From: Charles McCathieNevile <charles@w3.org>
Date: Fri, 11 May 2001 12:36:34 -0400 (EDT)
To: "Bailey, Bruce" <Bruce.Bailey@ed.gov>
cc: 3WC WCAG <w3c-wai-gl@w3.org>, "'love26@gorge.net'" <love26@gorge.net>
Message-ID: <Pine.LNX.4.30.0105111224040.6694-100000@tux.w3.org>
On Fri, 11 May 2001, Bailey, Bruce wrote:

  It sounds like the Australian Court system may be significantly more evolved
  than what we have in the U.S.

CMN As I understand it the US court system also makes extensive use of the
term "reasonable". At least that's what W3C's lawyers told me. The rest of
that discussion goes into a lot of detail that I claim is entirely irrelevant
- the point is just that there are different approaches, and a commmon one is
to use terms like "reasonable".

  I've heard Doug Wakefield (Access Board) say that they dropped WCAG 1.0
  P1 Checkpoint 14.1 (Use the clearest and simplest language appropriate
  for a site's content) because it was too ambiguous.  I would guess that
  "reasonable judgement" does not enter frequently into our court system!
  I understand we have a world wide reputation for litigation.

  Speaking of which, I can't believe your guy only got $20,000 out of IBM.
  <http://www.contenu.nu/socog.html#update>  That's less than the correction
  would have cost, so I guess IBM made the financially sound decision!
  Except, I would guess that others could press for the same amount.  Do you
  have class action lawsuits in Australia?  Have you heard if Maguire got any
  of that money yet?  Last I checked, www.olympics.com still flagged errors in

CMN - this gets way off topic for the list...

Well, he didn't get anything out of IBM because they were not defending the
case. They did a contract job for someone, and as I understand it, they did
what the contract required. Although it might be argued in future that they
should have provided accessibility as a matter of course, in this case
(remember this is the first case anyone has found, so there is no precedent
for it) the contractor was held responsible for the service they provided.

I don't know whether money has changed hands yet or not. There are class
action lawsuits in Australia. The amount of $20 000 was assessed as a
monetary figure appropriate to compensate the actual damage of not being able
to follow the olympics - as far as I recall it does not comprise any punitive
damages.

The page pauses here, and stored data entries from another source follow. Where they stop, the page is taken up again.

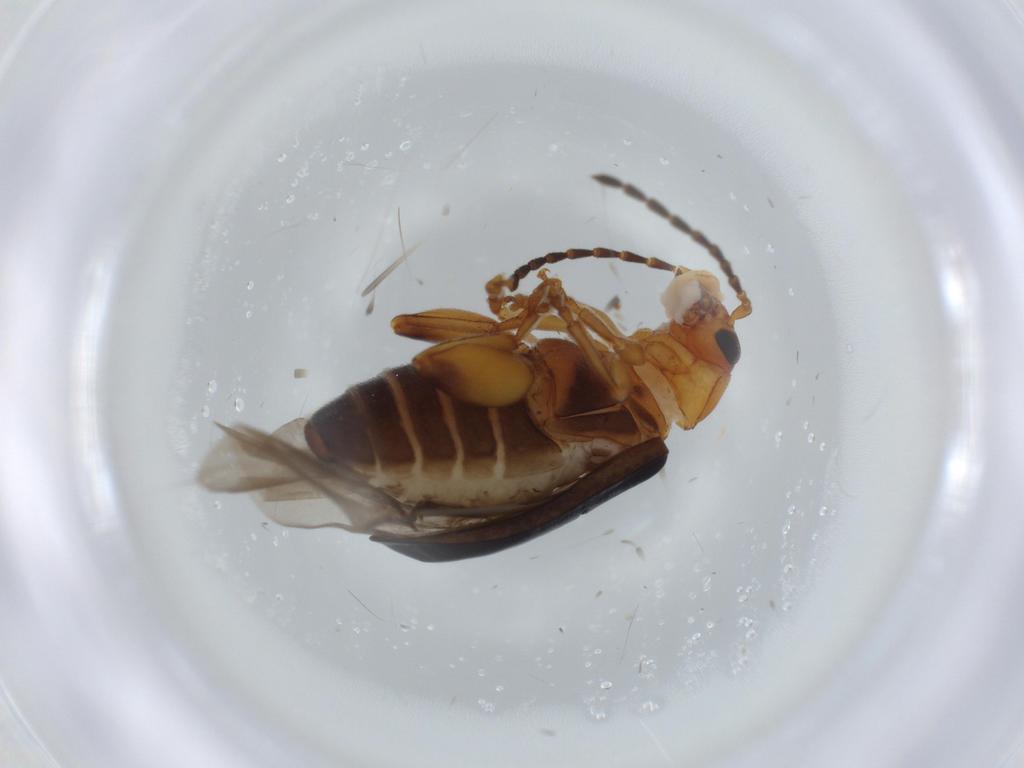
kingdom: Animalia
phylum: Arthropoda
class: Insecta
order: Coleoptera
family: Chrysomelidae
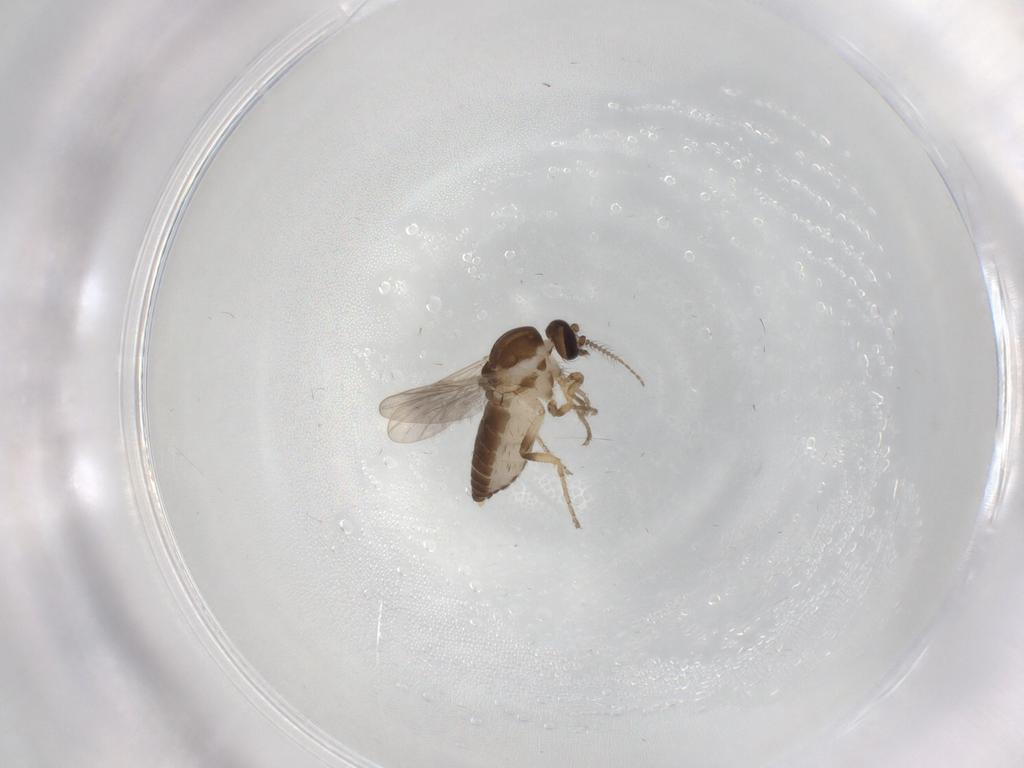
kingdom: Animalia
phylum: Arthropoda
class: Insecta
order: Diptera
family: Ceratopogonidae
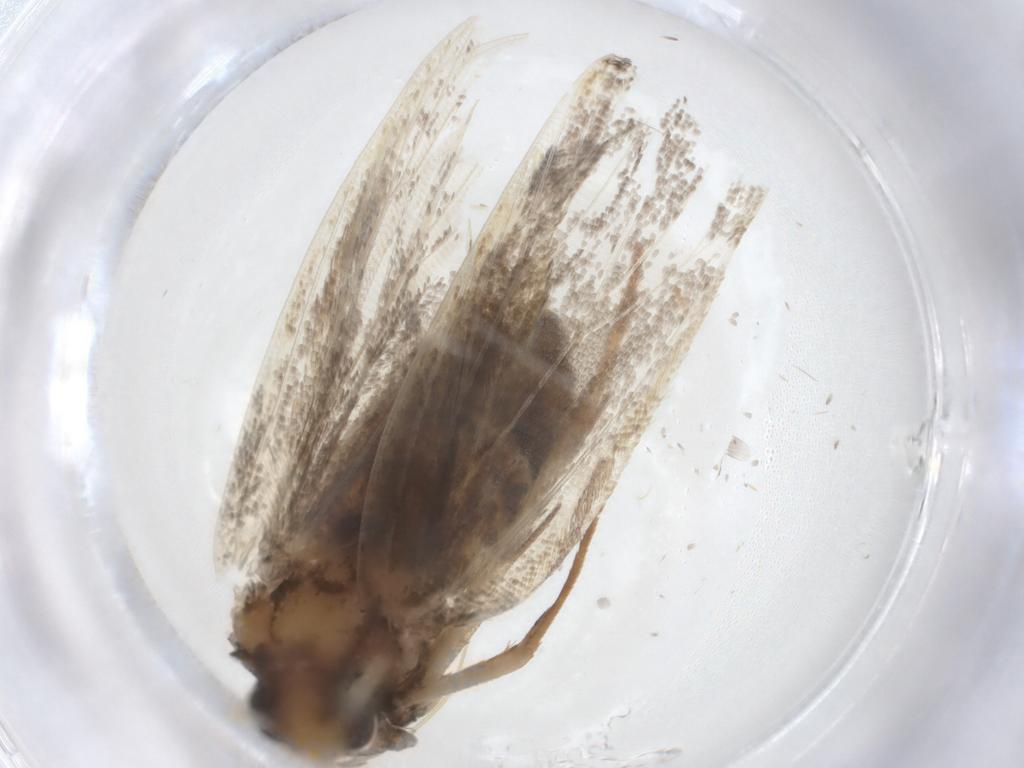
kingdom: Animalia
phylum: Arthropoda
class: Insecta
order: Lepidoptera
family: Lecithoceridae
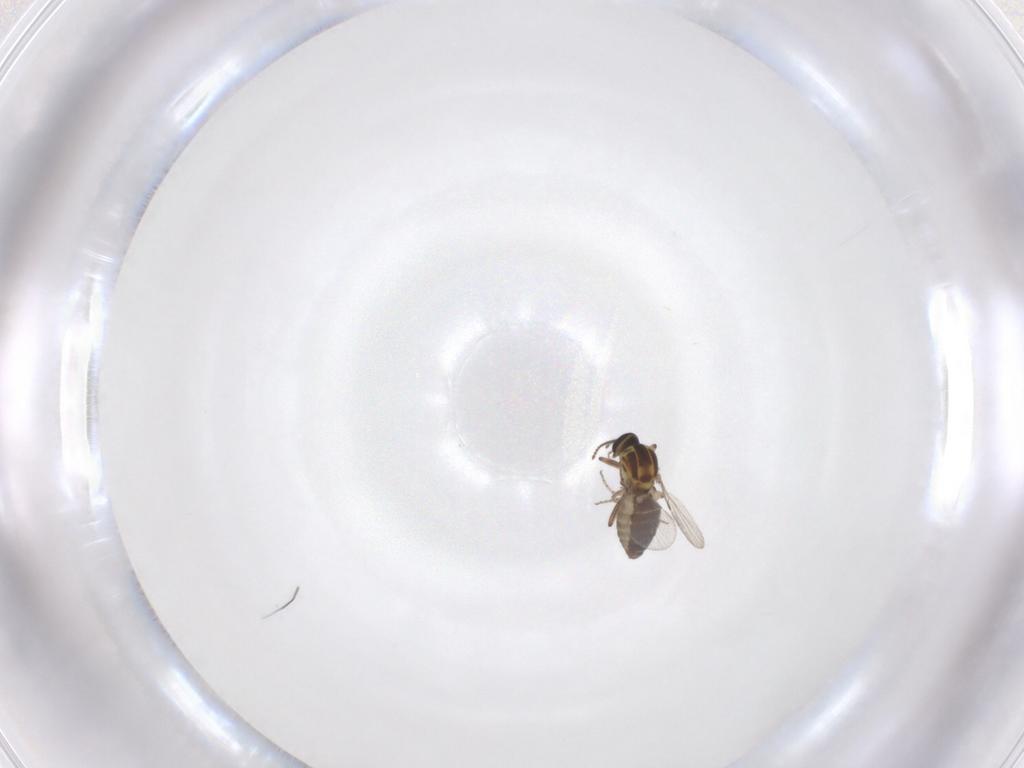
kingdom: Animalia
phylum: Arthropoda
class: Insecta
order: Diptera
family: Ceratopogonidae
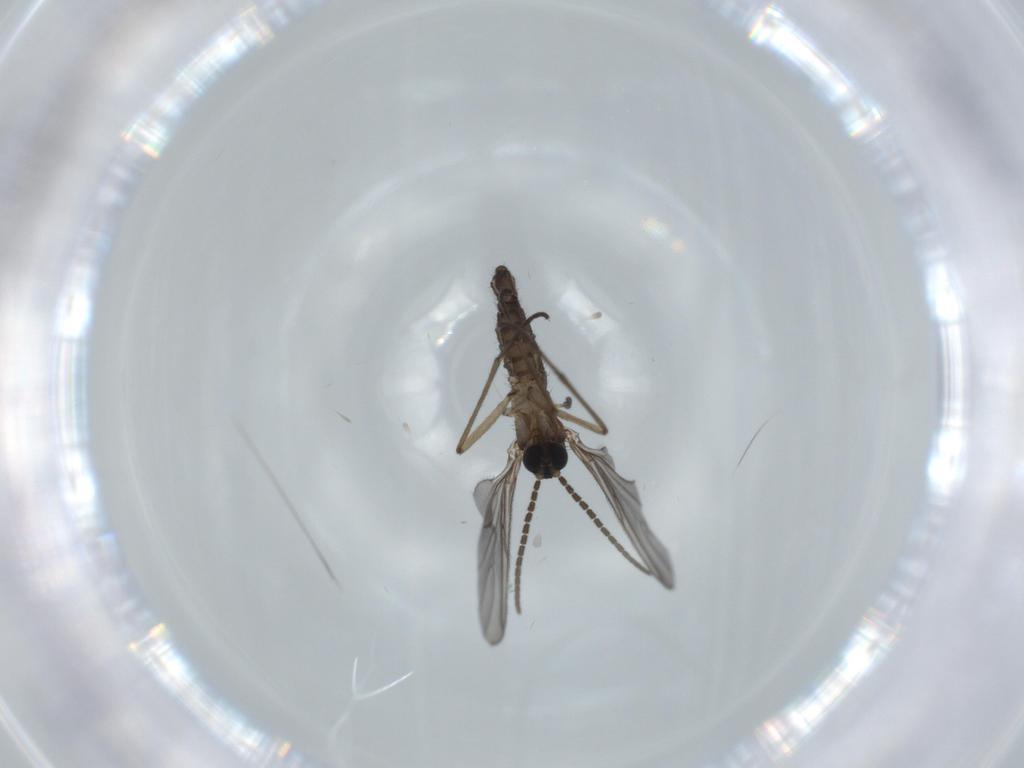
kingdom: Animalia
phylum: Arthropoda
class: Insecta
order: Diptera
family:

But careful fact checking may show I am wrong.

One of the expert witnesses produced a version of the site which he said took
him a couple of hours to build, and which had the required corrections. The
amount claimed by SOCOG as the cost of correcting the site was rejected in
the decision as having no credibility. The real cost is however a matter of
conjecture, since it wasn't done.

I don't know what errors Bobby finds, but I think it is worth noting that IBM
also produced the site for the Australian Open Tennis Championship last year,
and that site provided live up to date scores and so on, but as far as I
could tell without any of the access problems that the olympics site had.
(You would have to ask them what it cost to do it).